» Data provided
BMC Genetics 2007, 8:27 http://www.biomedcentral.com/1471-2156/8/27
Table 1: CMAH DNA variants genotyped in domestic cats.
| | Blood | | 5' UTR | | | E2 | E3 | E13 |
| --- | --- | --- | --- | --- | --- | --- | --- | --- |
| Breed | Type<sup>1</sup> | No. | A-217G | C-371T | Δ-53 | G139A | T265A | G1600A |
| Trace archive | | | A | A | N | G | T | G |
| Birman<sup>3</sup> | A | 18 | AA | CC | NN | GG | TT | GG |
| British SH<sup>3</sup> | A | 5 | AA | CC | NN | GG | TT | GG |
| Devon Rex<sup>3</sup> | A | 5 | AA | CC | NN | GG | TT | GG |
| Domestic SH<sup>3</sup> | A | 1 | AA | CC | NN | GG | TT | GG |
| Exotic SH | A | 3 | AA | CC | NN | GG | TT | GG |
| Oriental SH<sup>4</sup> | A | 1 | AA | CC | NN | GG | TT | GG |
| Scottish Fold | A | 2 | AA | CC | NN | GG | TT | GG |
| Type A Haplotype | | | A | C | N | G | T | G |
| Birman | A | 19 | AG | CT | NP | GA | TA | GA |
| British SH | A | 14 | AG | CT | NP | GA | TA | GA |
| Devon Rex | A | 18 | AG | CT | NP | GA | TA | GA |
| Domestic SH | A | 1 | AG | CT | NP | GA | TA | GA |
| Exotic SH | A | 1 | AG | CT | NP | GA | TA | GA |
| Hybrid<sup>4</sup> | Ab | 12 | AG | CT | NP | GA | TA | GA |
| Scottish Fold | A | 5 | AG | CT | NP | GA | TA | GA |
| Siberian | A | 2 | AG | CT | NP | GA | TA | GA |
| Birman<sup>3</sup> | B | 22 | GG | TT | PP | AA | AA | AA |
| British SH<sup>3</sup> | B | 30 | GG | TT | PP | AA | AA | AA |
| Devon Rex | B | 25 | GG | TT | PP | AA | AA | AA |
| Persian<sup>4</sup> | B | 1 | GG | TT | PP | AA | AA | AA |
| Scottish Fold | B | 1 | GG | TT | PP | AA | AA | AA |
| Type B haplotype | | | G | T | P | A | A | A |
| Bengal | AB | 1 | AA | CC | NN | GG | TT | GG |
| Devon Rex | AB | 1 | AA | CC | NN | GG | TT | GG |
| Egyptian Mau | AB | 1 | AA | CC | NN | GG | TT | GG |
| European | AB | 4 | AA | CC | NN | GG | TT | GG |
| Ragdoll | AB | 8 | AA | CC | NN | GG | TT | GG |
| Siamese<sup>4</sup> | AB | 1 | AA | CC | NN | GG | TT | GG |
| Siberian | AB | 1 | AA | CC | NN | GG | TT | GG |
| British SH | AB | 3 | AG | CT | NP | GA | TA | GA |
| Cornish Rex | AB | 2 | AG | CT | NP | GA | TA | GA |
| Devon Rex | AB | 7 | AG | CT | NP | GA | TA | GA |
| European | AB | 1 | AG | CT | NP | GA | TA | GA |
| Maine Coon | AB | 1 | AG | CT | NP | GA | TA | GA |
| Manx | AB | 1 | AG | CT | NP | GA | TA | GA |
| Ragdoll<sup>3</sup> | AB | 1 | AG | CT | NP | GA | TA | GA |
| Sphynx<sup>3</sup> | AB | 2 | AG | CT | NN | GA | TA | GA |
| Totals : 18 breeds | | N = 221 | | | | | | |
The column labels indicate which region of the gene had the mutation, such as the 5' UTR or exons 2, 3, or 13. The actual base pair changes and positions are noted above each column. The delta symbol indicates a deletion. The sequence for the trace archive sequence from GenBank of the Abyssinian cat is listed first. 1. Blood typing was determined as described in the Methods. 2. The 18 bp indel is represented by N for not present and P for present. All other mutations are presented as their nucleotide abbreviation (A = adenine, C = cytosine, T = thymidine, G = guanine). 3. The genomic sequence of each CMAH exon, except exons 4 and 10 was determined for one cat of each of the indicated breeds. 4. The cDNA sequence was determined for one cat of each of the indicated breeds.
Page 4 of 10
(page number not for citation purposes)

» Your assignment
Give a word-for-word restatement of every record.

» The completed task
BMC Genetics 2007, 8:27 http://www.biomedcentral.com/1471-2156/8/27
Table 1: CMAH DNA variants genotyped in domestic cats.
| | Blood | | 5' UTR | | | E2 | E3 | E13 |
| --- | --- | --- | --- | --- | --- | --- | --- | --- |
| Breed | Type<sup>1</sup> | No. | A-217G | C-371T | Δ-53 | G139A | T265A | G1600A |
| Trace archive | | | A | A | N | G | T | G |
| Birman<sup>3</sup> | A | 18 | AA | CC | NN | GG | TT | GG |
| British SH<sup>3</sup> | A | 5 | AA | CC | NN | GG | TT | GG |
| Devon Rex<sup>3</sup> | A | 5 | AA | CC | NN | GG | TT | GG |
| Domestic SH<sup>3</sup> | A | 1 | AA | CC | NN | GG | TT | GG |
| Exotic SH | A | 3 | AA | CC | NN | GG | TT | GG |
| Oriental SH<sup>4</sup> | A | 1 | AA | CC | NN | GG | TT | GG |
| Scottish Fold | A | 2 | AA | CC | NN | GG | TT | GG |
| Type A Haplotype | | | A | C | N | G | T | G |
| Birman | A | 19 | AG | CT | NP | GA | TA | GA |
| British SH | A | 14 | AG | CT | NP | GA | TA | GA |
| Devon Rex | A | 18 | AG | CT | NP | GA | TA | GA |
| Domestic SH | A | 1 | AG | CT | NP | GA | TA | GA |
| Exotic SH | A | 1 | AG | CT | NP | GA | TA | GA |
| Hybrid<sup>4</sup> | Ab | 12 | AG | CT | NP | GA | TA | GA |
| Scottish Fold | A | 5 | AG | CT | NP | GA | TA | GA |
| Siberian | A | 2 | AG | CT | NP | GA | TA | GA |
| Birman<sup>3</sup> | B | 22 | GG | TT | PP | AA | AA | AA |
| British SH<sup>3</sup> | B | 30 | GG | TT | PP | AA | AA | AA |
| Devon Rex | B | 25 | GG | TT | PP | AA | AA | AA |
| Persian<sup>4</sup> | B | 1 | GG | TT | PP | AA | AA | AA |
| Scottish Fold | B | 1 | GG | TT | PP | AA | AA | AA |
| Type B haplotype | | | G | T | P | A | A | A |
| Bengal | AB | 1 | AA | CC | NN | GG | TT | GG |
| Devon Rex | AB | 1 | AA | CC | NN | GG | TT | GG |
| Egyptian Mau | AB | 1 | AA | CC | NN | GG | TT | GG |
| European | AB | 4 | AA | CC | NN | GG | TT | GG |
| Ragdoll | AB | 8 | AA | CC | NN | GG | TT | GG |
| Siamese<sup>4</sup> | AB | 1 | AA | CC | NN | GG | TT | GG |
| Siberian | AB | 1 | AA | CC | NN | GG | TT | GG |
| British SH | AB | 3 | AG | CT | NP | GA | TA | GA |
| Cornish Rex | AB | 2 | AG | CT | NP | GA | TA | GA |
| Devon Rex | AB | 7 | AG | CT | NP | GA | TA | GA |
| European | AB | 1 | AG | CT | NP | GA | TA | GA |
| Maine Coon | AB | 1 | AG | CT | NP | GA | TA | GA |
| Manx | AB | 1 | AG | CT | NP | GA | TA | GA |
| Ragdoll<sup>3</sup> | AB | 1 | AG | CT | NP | GA | TA | GA |
| Sphynx<sup>3</sup> | AB | 2 | AG | CT | NN | GA | TA | GA |
| Totals : 18 breeds | | N = 221 | | | | | | |
The column labels indicate which region of the gene had the mutation, such as the 5' UTR or exons 2, 3, or 13. The actual base pair changes and positions are noted above each column. The delta symbol indicates a deletion. The sequence for the trace archive sequence from GenBank of the Abyssinian cat is listed first. 1. Blood typing was determined as described in the Methods. 2. The 18 bp indel is represented by N for not present and P for present. All other mutations are presented as their nucleotide abbreviation (A = adenine, C = cytosine, T = thymidine, G = guanine). 3. The genomic sequence of each CMAH exon, except exons 4 and 10 was determined for one cat of each of the indicated breeds. 4. The cDNA sequence was determined for one cat of each of the indicated breeds.
Page 4 of 10
(page number not for citation purposes)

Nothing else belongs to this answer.